_Document passage_.
::::

During his youth, the boy was rumored to have fathered several children with Arianna Carter and Caroline Branham, two of Washington’s slaves at his family home of Mount Vernon, Amanda Hoover reports for the Christian Science Monitor. While history books have downplayed this for centuries, the National Park Service and the nonprofit organization that runs Mount Vernon have decided to finally acknowledge these rumors as fact.

"There is no more pushing this history to the side," Matthew Penrod, a National Park Service ranger and programs manager at the Arlington House estate, which belonged to the Washingtons, tells Barakat.

Parke Custis had a complicated family tree. Not only did he father children with several of Washington’s slaves, but his own son-in-law was Robert E. Lee, Sarah Pruitt reports for History.com. In fact, Lee once lived at Arlington House after it was given to him by Parke Custis, who built it as a kind of shrine to Washington. For years, tour guides at the site were instructed to gloss over this aspect of life at Arlington House. However, the site’s administrators recently decided that it was time to be up front about this part of Washington’s legacy.

::::

_Data provided_.

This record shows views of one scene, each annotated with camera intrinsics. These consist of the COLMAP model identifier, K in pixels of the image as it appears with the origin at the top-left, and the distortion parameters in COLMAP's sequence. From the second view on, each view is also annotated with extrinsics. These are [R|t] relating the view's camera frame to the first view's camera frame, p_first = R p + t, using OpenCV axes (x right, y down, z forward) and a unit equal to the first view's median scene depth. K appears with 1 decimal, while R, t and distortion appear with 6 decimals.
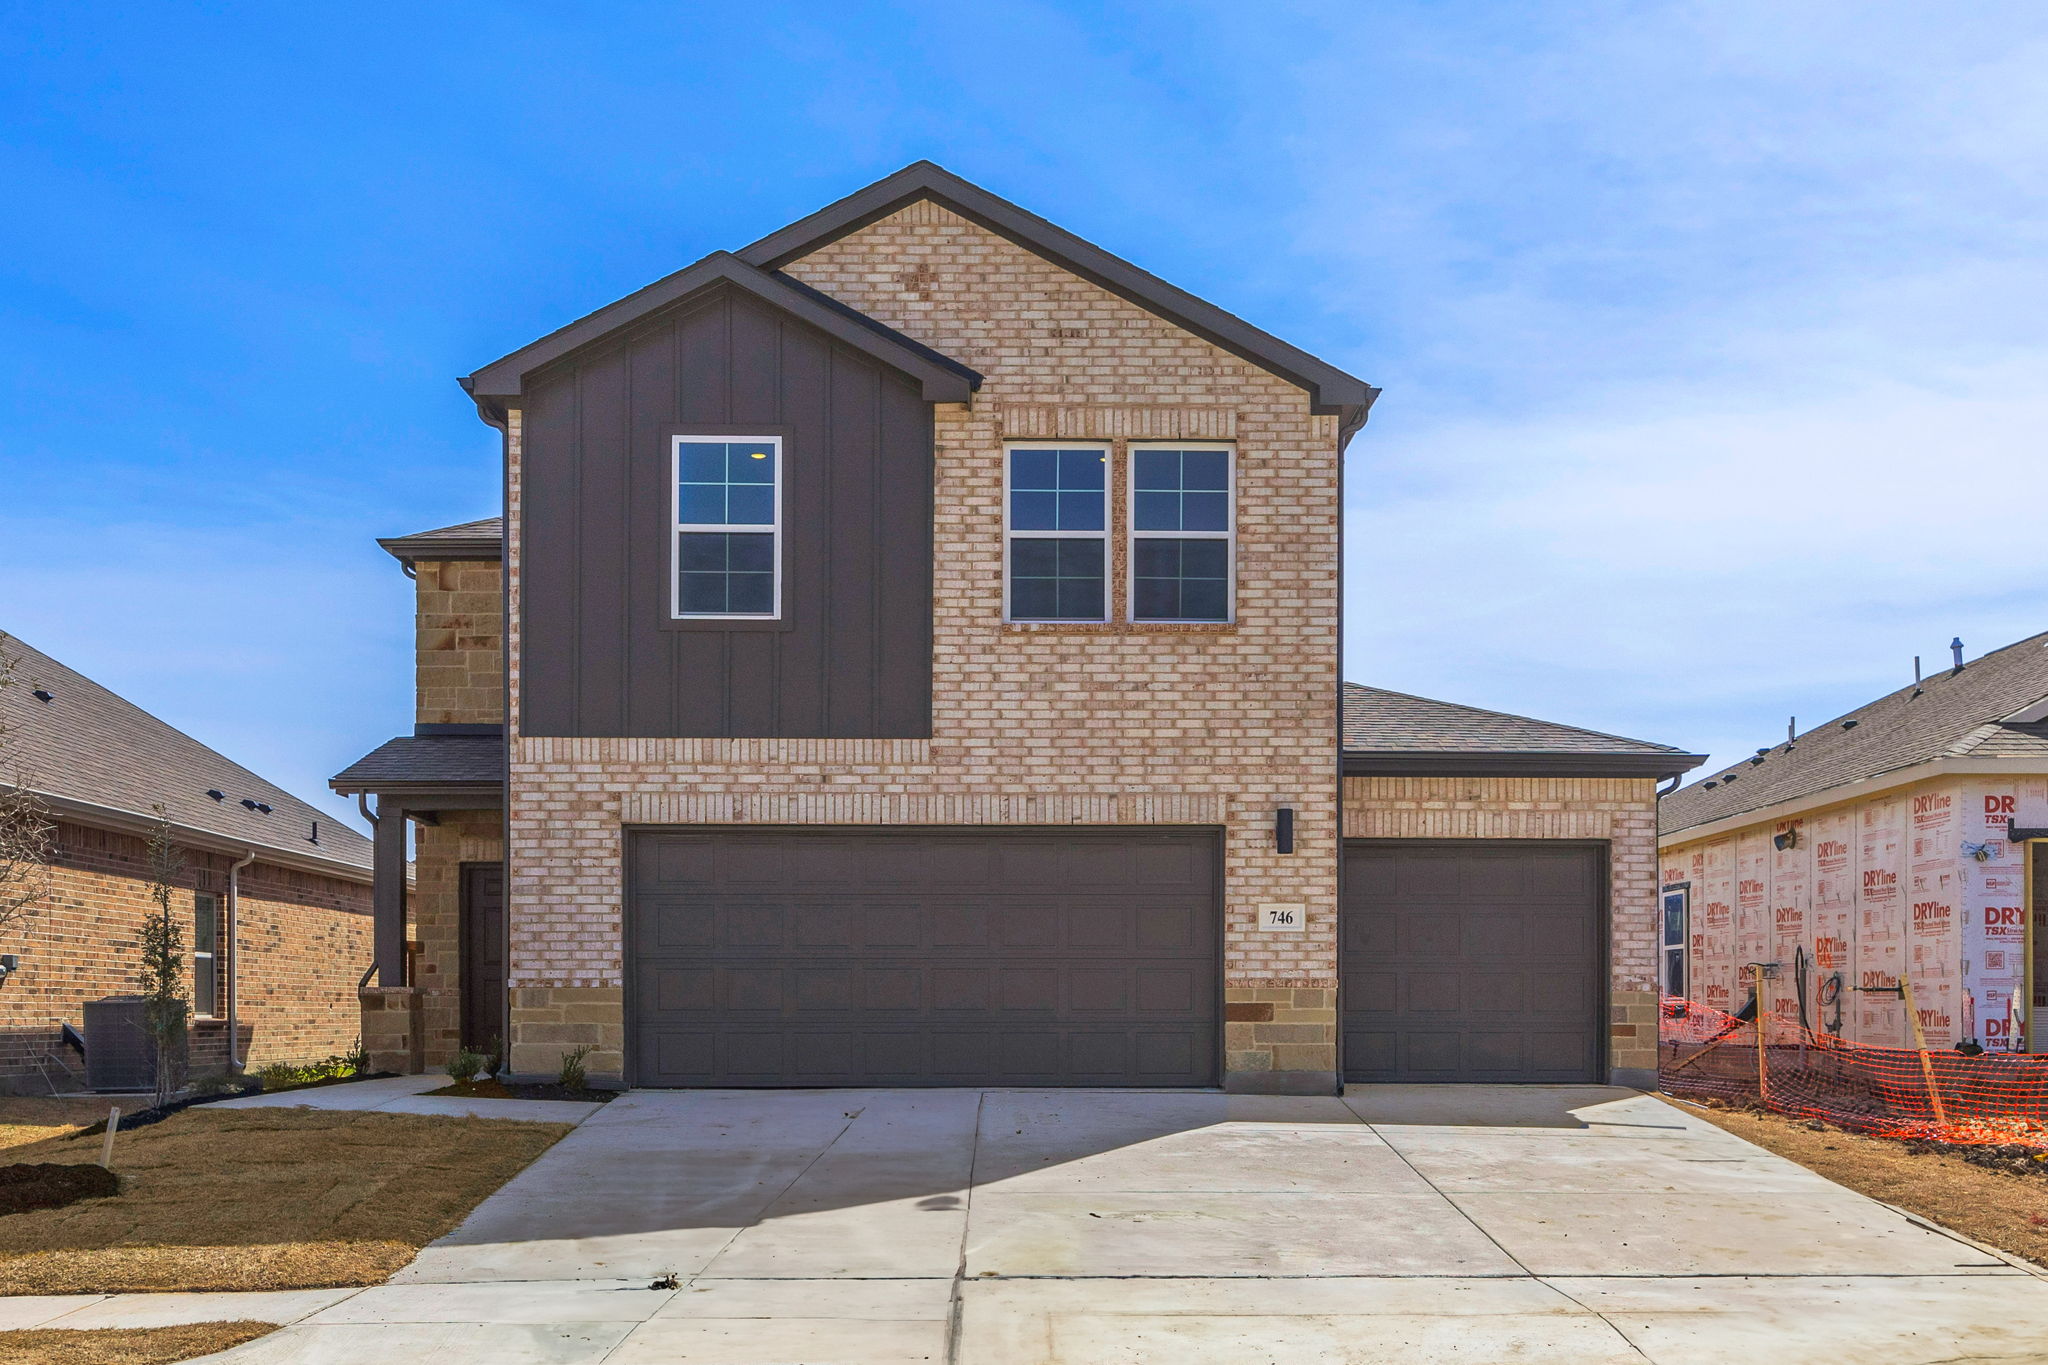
lens RADIAL K [[799.4, 0, 1020.1], [0, 799.4, 689.2], [0, 0, 1]] dist [0.000846, 0.000052]
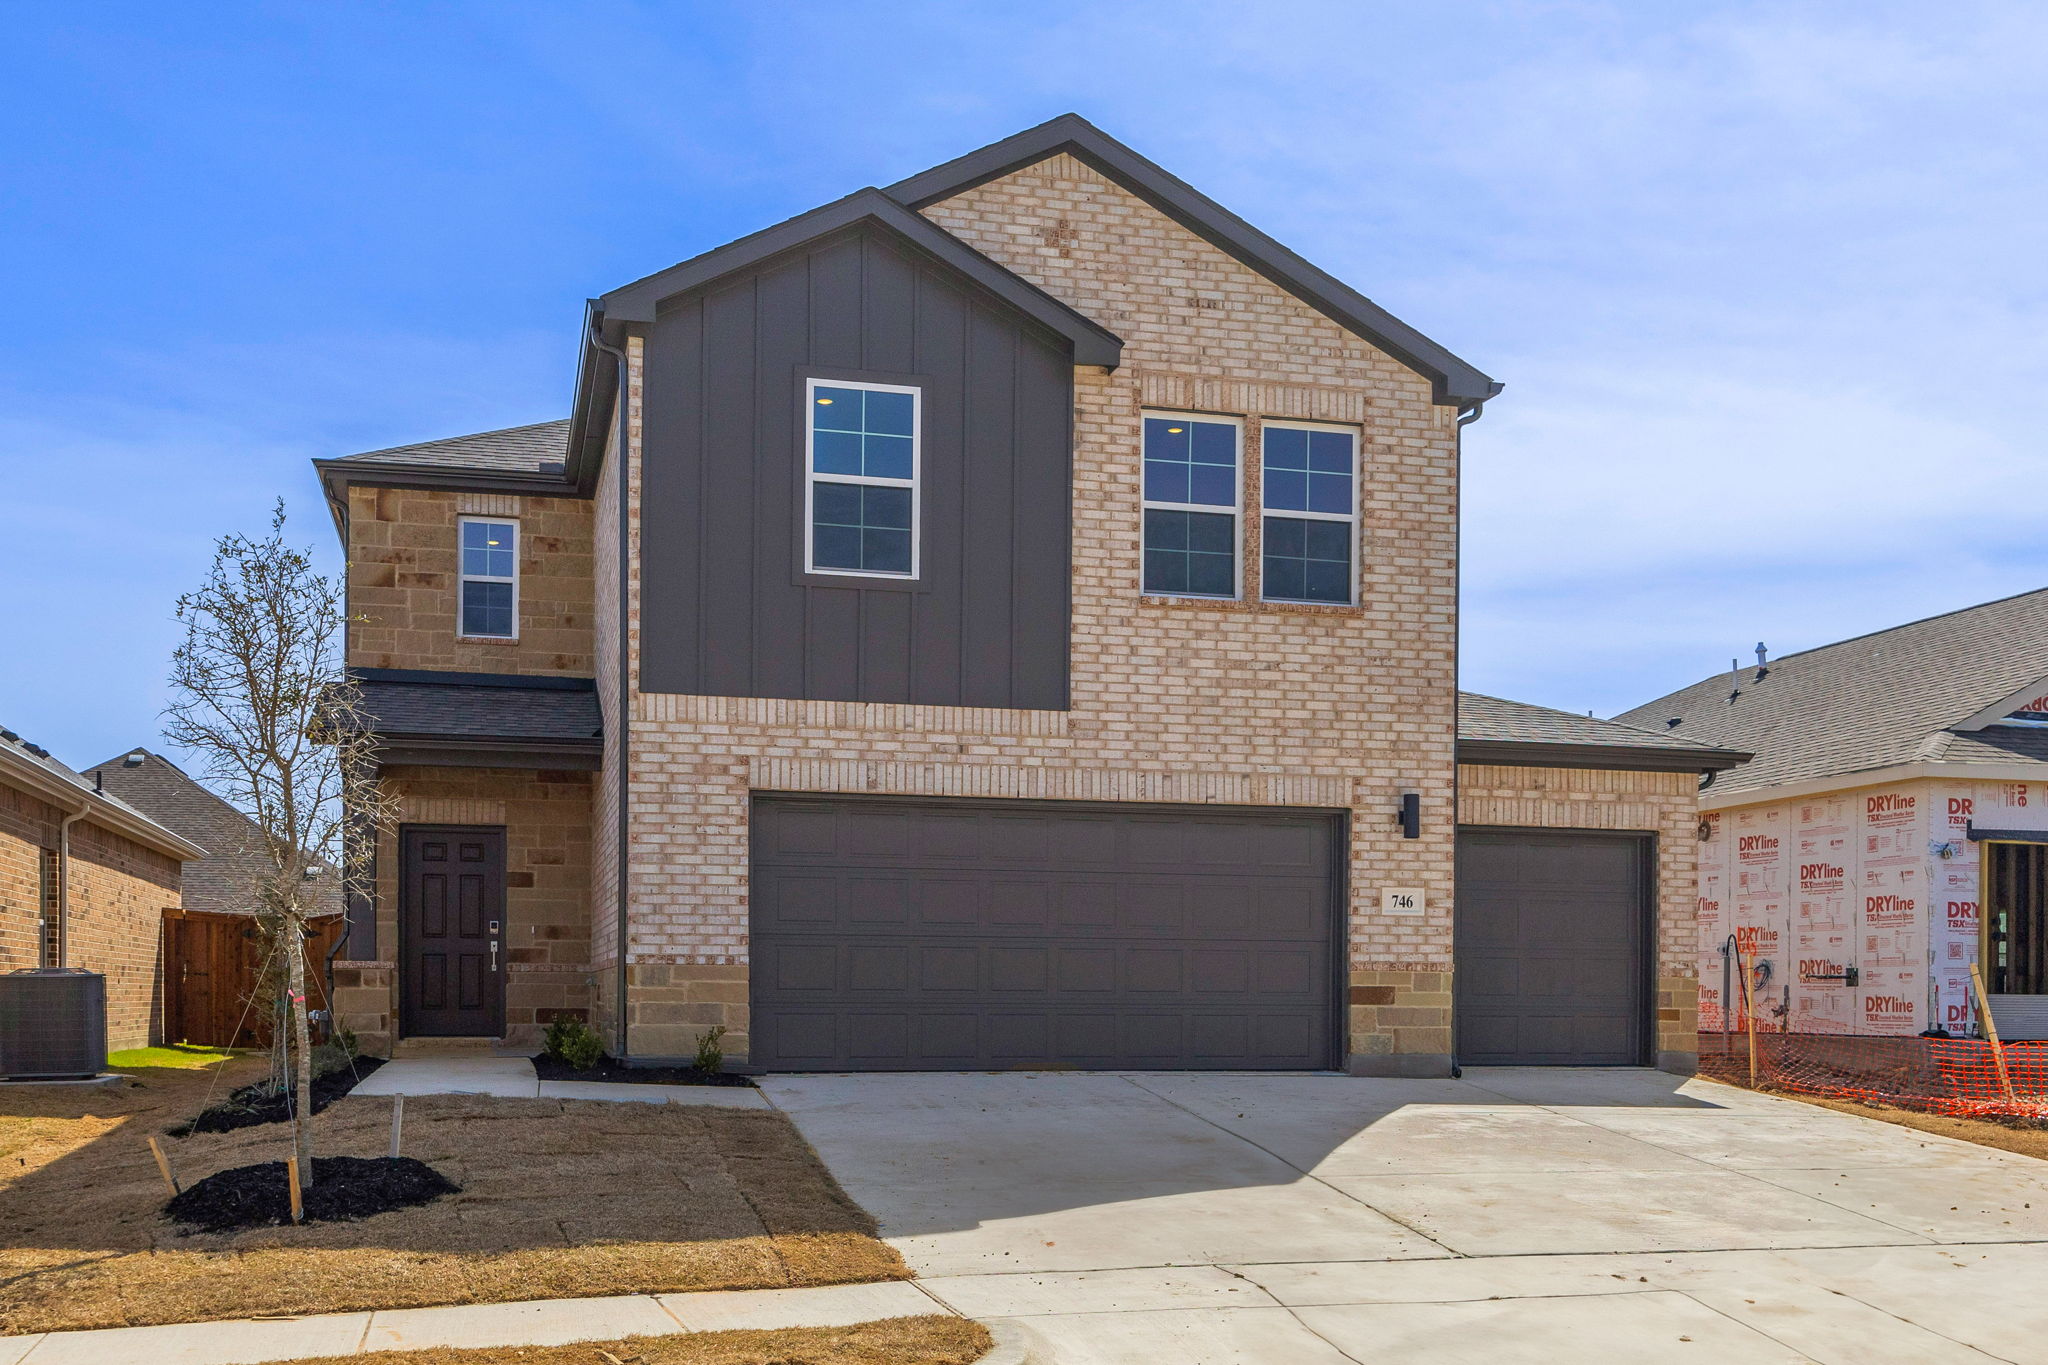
lens RADIAL K [[831.5, 0, 1023.9], [0, 831.5, 657.2], [0, 0, 1]] dist [0.000852, -0.000160]
pose [[0.994571, 0.044265, 0.094177, -0.254261], [-0.044244, 0.999018, -0.002308, 0.001551], [-0.094187, -0.001871, 0.995553, 0.002088]]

::::

_Problem 1_. Copy word for word the stretch of the passage on Parke Custis and Arlington House from "During his youth, the" through "Washingtons, tells Barakat.".
_Problem 2_. Extend the passage on Parke Custis and Arlington House beyond its last sentence.

_Written response 1_.
During his youth, the boy was rumored to have fathered several children with Arianna Carter and Caroline Branham, two of Washington’s slaves at his family home of Mount Vernon, Amanda Hoover reports for the Christian Science Monitor. While history books have downplayed this for centuries, the National Park Service and the nonprofit organization that runs Mount Vernon have decided to finally acknowledge these rumors as fact.

"There is no more pushing this history to the side," Matthew Penrod, a National Park Service ranger and programs manager at the Arlington House estate, which belonged to the Washingtons, tells Barakat.

_Written response 2_.
"We fully recognize that the first family of this country was much more than what it appeared on the surface,” Penrod tells Barakat.

Though they may have been ignored by the history books, many descendants of Parke Custis’ illegitimate children are around today. For them, their heritage was no secret.

"My aunt told me that if the truth of our family was known, it would topple the first families of Virginia," ZSun-nee Miller-Matema tells Barakat. After careful research, Miller Matema found that she was a descendant of Caroline Branham, one of Washington’s slaves and the mother of one of Parke Custis’ children.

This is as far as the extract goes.